West Xtra: Blackhawk's Hayward plays key role for Geneva
Share with others:
Geneva College football coach Geno DeMarco found himself using a dual-quarterback system for the first time in his 20-year career during the 2011 season.
"The two best kids on the football team happen to be at the same position," DeMarco said. "This situation came about out of necessity. We had one kid get banged up and had to insert someone else."
DeMarco is referring to Blackhawk High School graduate Zack Hayward and Shenango grad Rocco Colavecchia.
Hayward began the 2011 season as the Golden Tornadoes starting quarterback, but was injured in the team's fourth game against Bethany.
Colavecchia stepped in and gave Geneva a different look. Hayward returned the following week and the two-quarterback system was born.
"Our goal is to have both of them on the field every snap," DeMarco said. "It's not because it's some sort of novelty. Both of them have skill sets that are outstanding. Both deserve to be on the field as much as possible."

### Information shown
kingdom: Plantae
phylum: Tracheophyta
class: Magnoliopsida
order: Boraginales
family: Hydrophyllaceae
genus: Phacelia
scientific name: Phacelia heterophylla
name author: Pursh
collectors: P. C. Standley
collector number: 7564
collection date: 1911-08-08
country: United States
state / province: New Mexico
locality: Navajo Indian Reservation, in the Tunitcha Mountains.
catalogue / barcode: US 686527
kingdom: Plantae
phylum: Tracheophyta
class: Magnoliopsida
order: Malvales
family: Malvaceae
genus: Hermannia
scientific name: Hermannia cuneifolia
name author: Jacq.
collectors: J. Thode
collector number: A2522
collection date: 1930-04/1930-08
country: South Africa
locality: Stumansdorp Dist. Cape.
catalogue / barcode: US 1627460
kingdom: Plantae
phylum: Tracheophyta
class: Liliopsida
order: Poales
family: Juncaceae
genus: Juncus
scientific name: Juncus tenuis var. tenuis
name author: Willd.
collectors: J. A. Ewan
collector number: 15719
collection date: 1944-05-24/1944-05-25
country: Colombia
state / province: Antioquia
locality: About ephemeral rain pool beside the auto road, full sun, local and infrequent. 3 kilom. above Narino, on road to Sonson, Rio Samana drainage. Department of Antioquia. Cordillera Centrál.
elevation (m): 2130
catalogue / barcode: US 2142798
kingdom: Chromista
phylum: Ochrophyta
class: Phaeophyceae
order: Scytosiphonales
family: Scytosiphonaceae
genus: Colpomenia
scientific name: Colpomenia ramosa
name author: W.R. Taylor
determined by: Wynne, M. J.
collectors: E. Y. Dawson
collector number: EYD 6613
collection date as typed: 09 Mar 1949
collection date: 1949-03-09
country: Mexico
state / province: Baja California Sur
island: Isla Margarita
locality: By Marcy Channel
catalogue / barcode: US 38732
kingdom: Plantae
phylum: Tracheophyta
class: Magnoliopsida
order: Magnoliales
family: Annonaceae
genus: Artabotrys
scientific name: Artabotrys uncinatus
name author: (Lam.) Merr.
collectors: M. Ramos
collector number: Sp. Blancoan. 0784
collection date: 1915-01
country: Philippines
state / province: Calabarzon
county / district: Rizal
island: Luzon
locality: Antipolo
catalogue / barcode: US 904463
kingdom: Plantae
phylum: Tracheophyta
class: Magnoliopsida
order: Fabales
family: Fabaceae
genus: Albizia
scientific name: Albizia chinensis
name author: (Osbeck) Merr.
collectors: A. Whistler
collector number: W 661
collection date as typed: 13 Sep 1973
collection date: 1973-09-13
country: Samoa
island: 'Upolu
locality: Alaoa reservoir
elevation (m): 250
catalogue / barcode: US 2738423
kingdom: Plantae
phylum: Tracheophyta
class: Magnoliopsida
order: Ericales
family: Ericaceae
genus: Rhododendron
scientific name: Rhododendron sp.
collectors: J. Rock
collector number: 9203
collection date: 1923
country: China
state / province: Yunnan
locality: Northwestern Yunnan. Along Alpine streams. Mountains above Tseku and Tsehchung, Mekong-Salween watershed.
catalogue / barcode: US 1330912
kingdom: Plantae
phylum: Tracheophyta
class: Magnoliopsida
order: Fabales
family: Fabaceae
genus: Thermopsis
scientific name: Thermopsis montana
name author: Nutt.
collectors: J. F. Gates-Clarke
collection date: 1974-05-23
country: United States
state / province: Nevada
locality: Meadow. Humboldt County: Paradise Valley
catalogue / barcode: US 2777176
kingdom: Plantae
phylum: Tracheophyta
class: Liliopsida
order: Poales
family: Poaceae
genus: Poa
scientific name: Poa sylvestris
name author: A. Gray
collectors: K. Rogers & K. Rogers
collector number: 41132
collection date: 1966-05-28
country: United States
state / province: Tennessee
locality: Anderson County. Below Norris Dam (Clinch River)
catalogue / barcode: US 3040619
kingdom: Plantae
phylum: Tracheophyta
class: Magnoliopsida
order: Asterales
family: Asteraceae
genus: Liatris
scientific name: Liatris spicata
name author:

### Exercise brief
Could you reproduce word for word the entire article on Geneva College's two-quarterback system? These lines come from a different source than the article.

### Answer to this problem
West Xtra: Blackhawk's Hayward plays key role for Geneva
Share with others:
Geneva College football coach Geno DeMarco found himself using a dual-quarterback system for the first time in his 20-year career during the 2011 season.
"The two best kids on the football team happen to be at the same position," DeMarco said. "This situation came about out of necessity. We had one kid get banged up and had to insert someone else."
DeMarco is referring to Blackhawk High School graduate Zack Hayward and Shenango grad Rocco Colavecchia.
Hayward began the 2011 season as the Golden Tornadoes starting quarterback, but was injured in the team's fourth game against Bethany.
Colavecchia stepped in and gave Geneva a different look. Hayward returned the following week and the two-quarterback system was born.
"Our goal is to have both of them on the field every snap," DeMarco said. "It's not because it's some sort of novelty. Both of them have skill sets that are outstanding. Both deserve to be on the field as much as possible."